OK, I think I understand the problem at least now. Let me see if I can rephrase.
Let's start by leaving sets out of it. We'll keep it abstract.
You have a large list L, containing instances of reference type S (for "set"). Such a list is of course logically a mapping from natural numbers N onto S.
L: N --> S
S has the property that two instances can be compared for both reference equality and value equality. That is, there can be two instances of S which are not reference equals, but logically represent the same value.
You have a function F which takes a value of type V (for "vector") and an instance of type S and produces another instance of type S.
F: (V, S) --> S
Furthermore, you know that if F is given an instance of S from L then the resulting instance of S will be value equals to something on the list, but not necessarily reference equals.
The problem you face is: given an instance s of S which is the result of a call to F, which member L(n) is value-equals to s?
Yes?
The naive method -- go down L(1), L(2), ... testing set equality along the way will be dead slow. It'll be at least linear in the size of L.
I can think of several different ways to proceed. The easiest is your initial thought: make L something other than a list.

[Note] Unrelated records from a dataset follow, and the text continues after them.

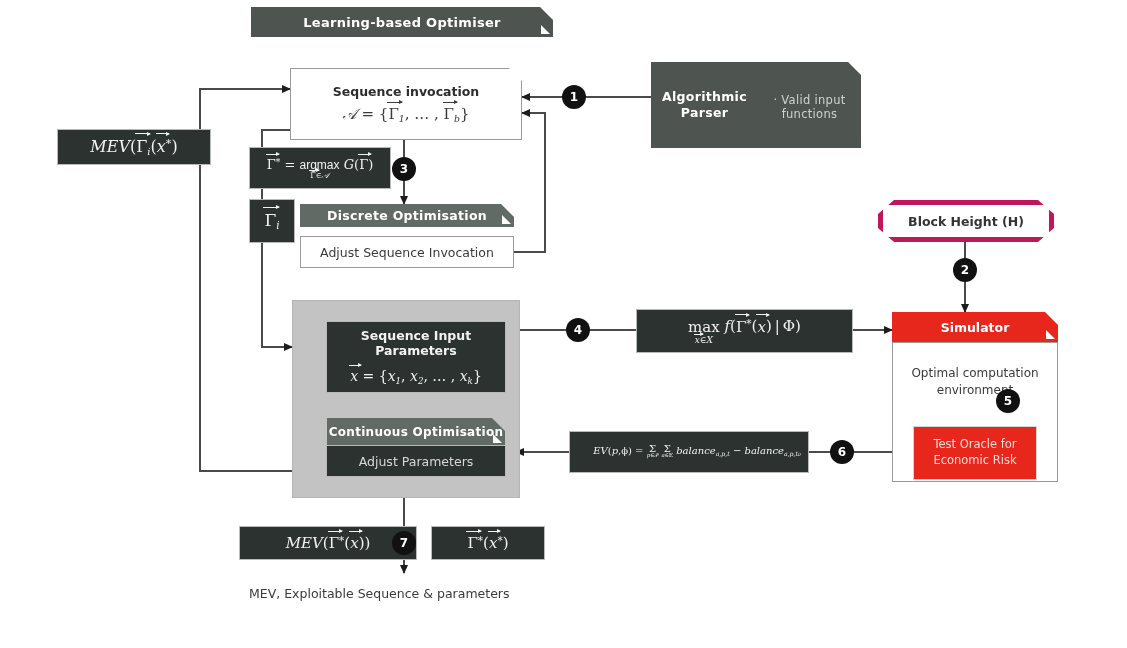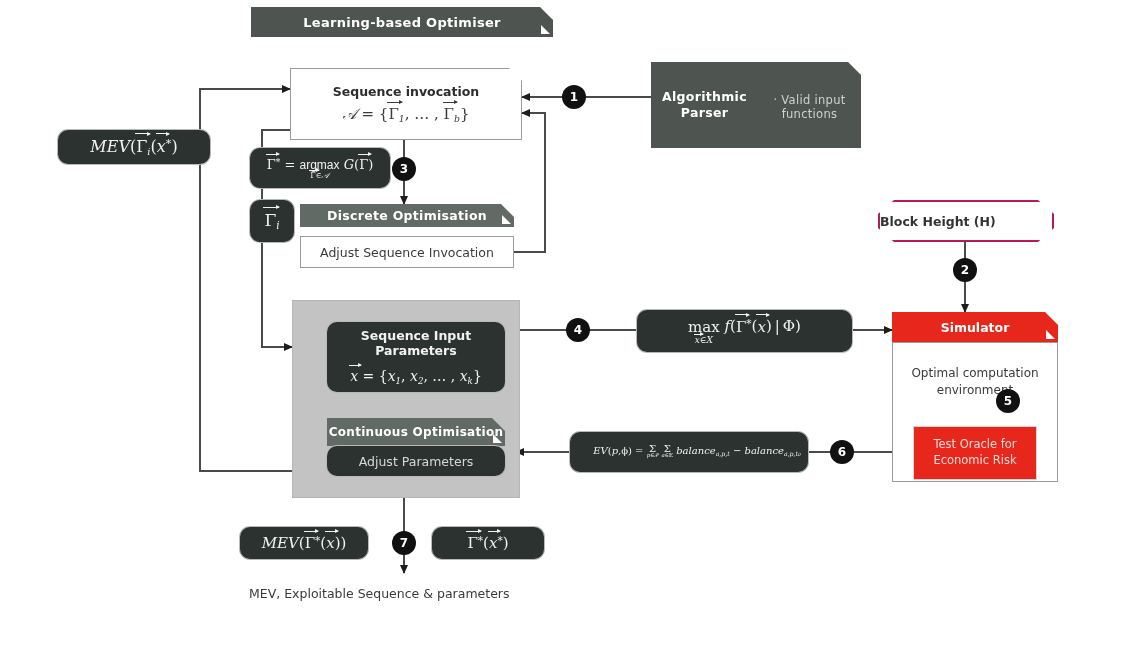--- a/index.html
+++ b/index.html
@@ -45,7 +45,6 @@
     display:flex;align-items:center;justify-content:center;
     text-align:center;
     box-shadow:0 0 0 1px #b9b9b9;
-    border-radius:10px;
   }
   .dark.mathbox{font-family:"DejaVu Serif","Liberation Serif",serif;}
 

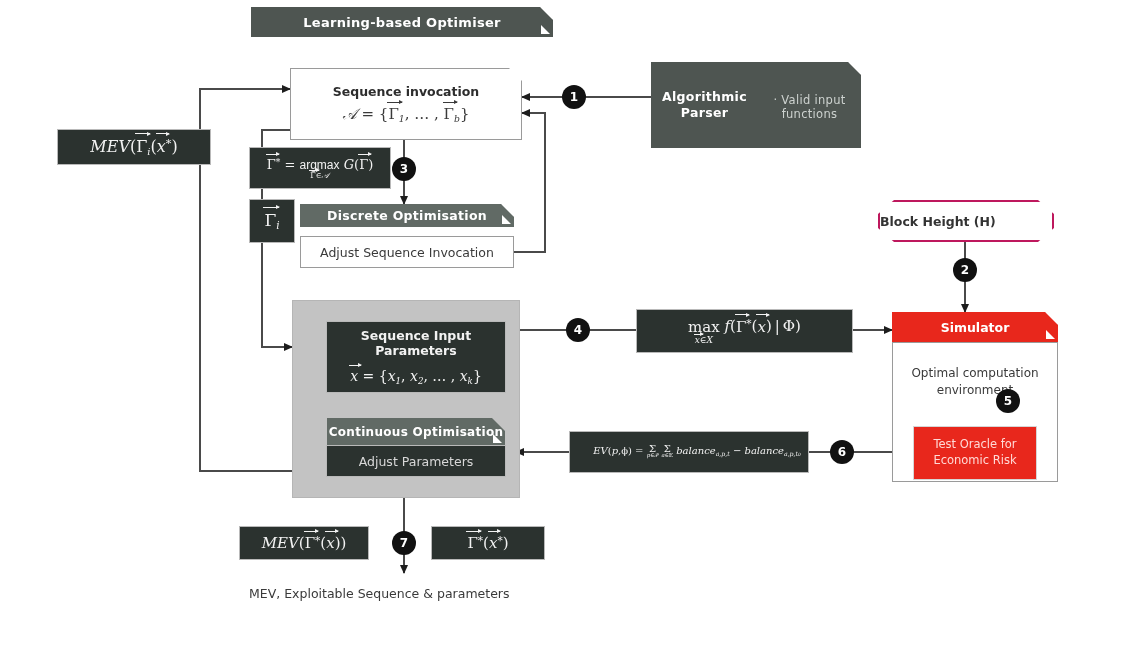--- a/index.html
+++ b/index.html
@@ -64,10 +64,10 @@
 
   
   .octagon{
-    background:#ffffff;border:2px solid #be185d;
+    background:#ffffff;border:5px solid #be185d;
     clip-path:polygon(16px 0,calc(100% - 16px) 0,100% 14px,100% calc(100% - 14px),
                       calc(100% - 16px) 100%,16px 100%,0 calc(100% - 14px),0 14px);
-    display:flex;align-items:center;
+    display:flex;align-items:center;justify-content:center;
     font-weight:bold;color:#333;
   }
 

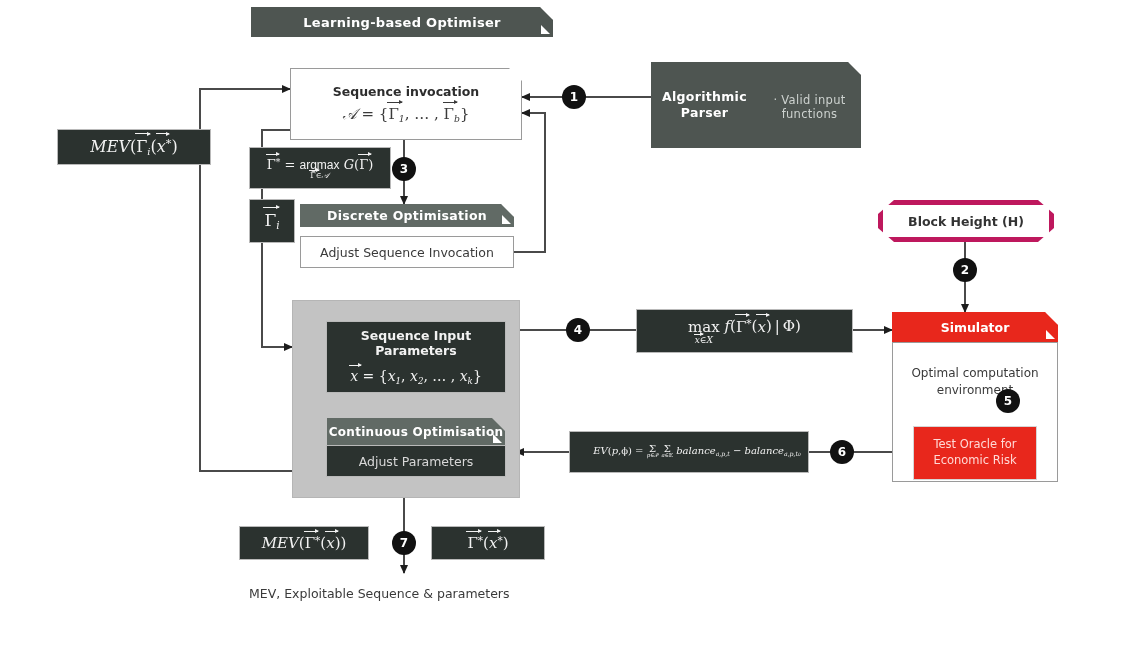--- a/index.html
+++ b/index.html
@@ -250,7 +250,7 @@
     </span>
   </div>
 
-  <div class="node dark mathbox" style="left:240px;top:527px;width:128px;height:32px;font-size:15px;">
+  <div class="node dark mathbox" style="left:240px;top:527px;width:176px;height:32px;font-size:15px;">
     <span>
       <span class="it">MEV</span>(<span class="vecwrap">Γ<span class="bar"></span></span><span class="sup">*</span>(<span class="vecwrap it">x<span class="bar"></span></span>))
     </span>

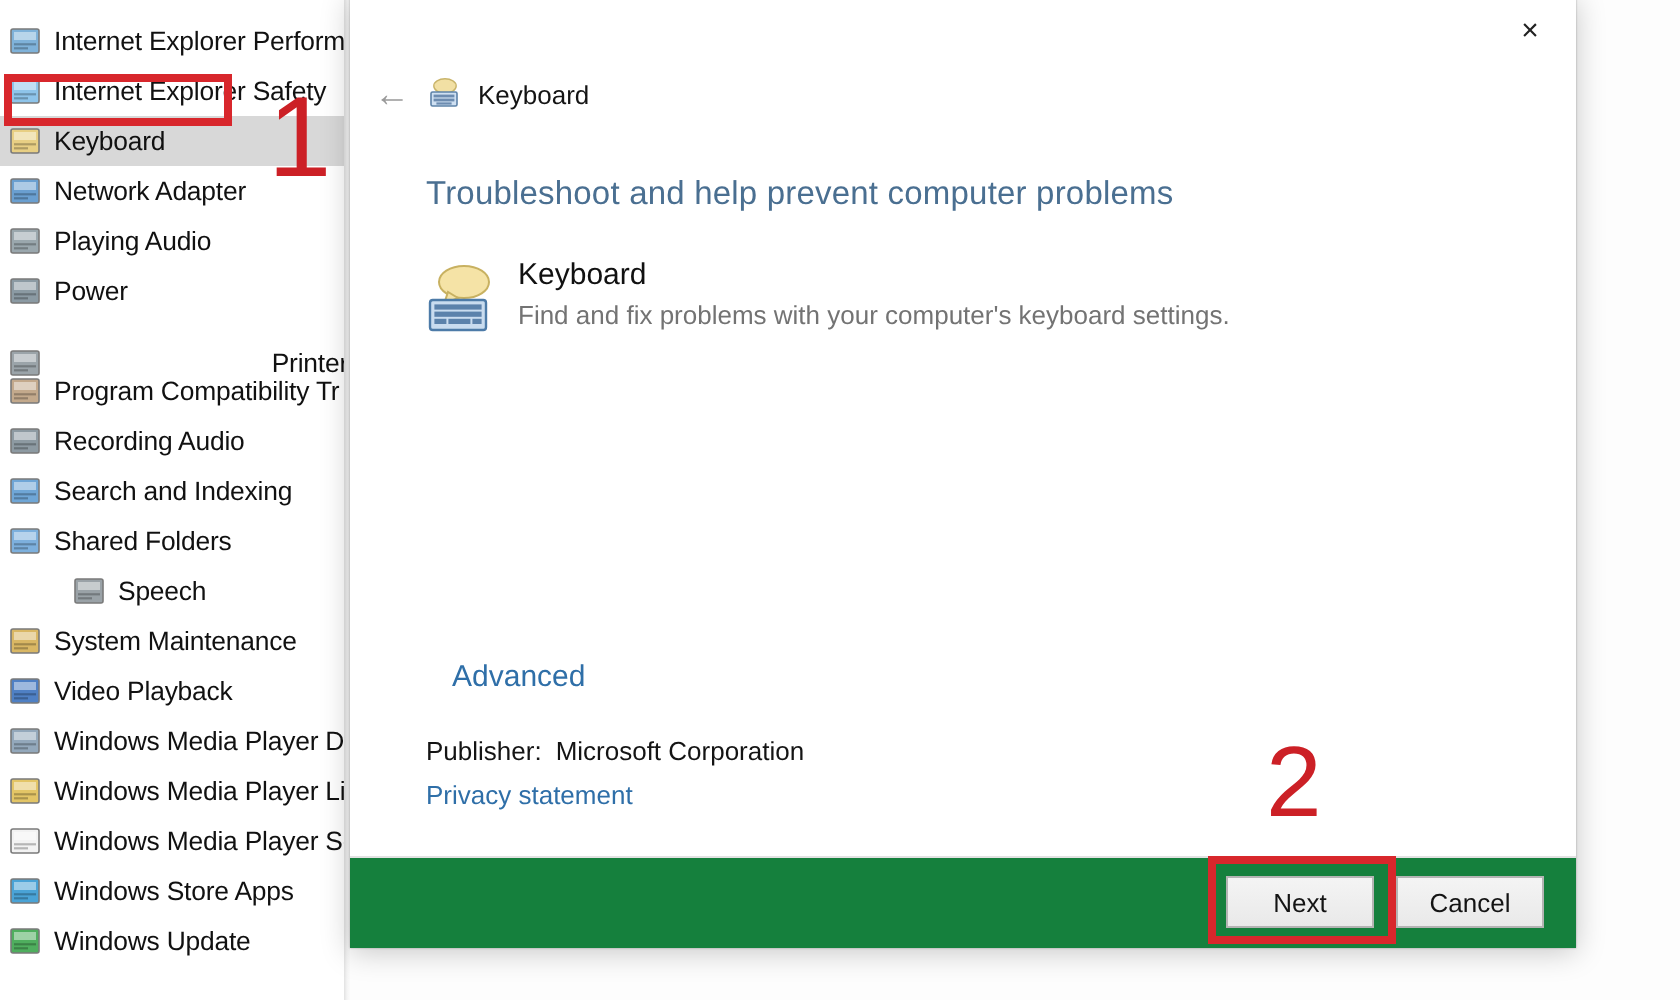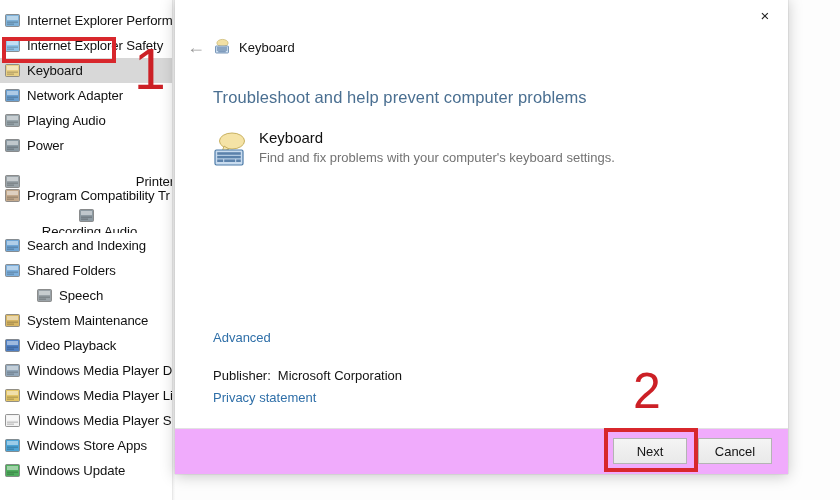--- a/index.html
+++ b/index.html
@@ -311,7 +311,7 @@
           </svg></span>
         <span class="side-label">Program Compatibility Tr</span>
       </div>
-      <div class="side-item" style="top: 208px; flex-direction: column;">
+      <div class="side-item" style="top: 208px;">
         <span class="side-ico"><svg width="16" height="16" viewBox="0 0 16 16">
             <rect x="0.5" y="1.5" width="14" height="12" rx="1" fill="#8d9aa2" stroke="#7a7a7a" stroke-width="0.8"></rect>
             <rect x="2" y="3" width="11" height="4" fill="rgba(255,255,255,0.45)"></rect>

Can you make it a HashSet<S>
instead of List<S>
? If you implement a hashing algorithm and equality method on S then you can build a fast lookup table.
If that doesn't suit then we'll explore other options.
UPDATE:
OK, so I can see two basic ways to deal with your memory problem. (1) Keep everything in memory using data structures that are much smaller than your current implementation, or (2) change how you store stuff on disk so that you can store an "index" in memory and rapidly go to the right "page" of the disk file to extract the information you need.
You could be representing a point as a single short where the top byte is x and the bottom byte is y, instead of representing it as two ints; a savings of 75%.
A set of points could be implemented as a sorted array of shorts, which is pretty compact and easy to write a hash algorithm for.
That's probably the approach I'd go for since your data are so compressible.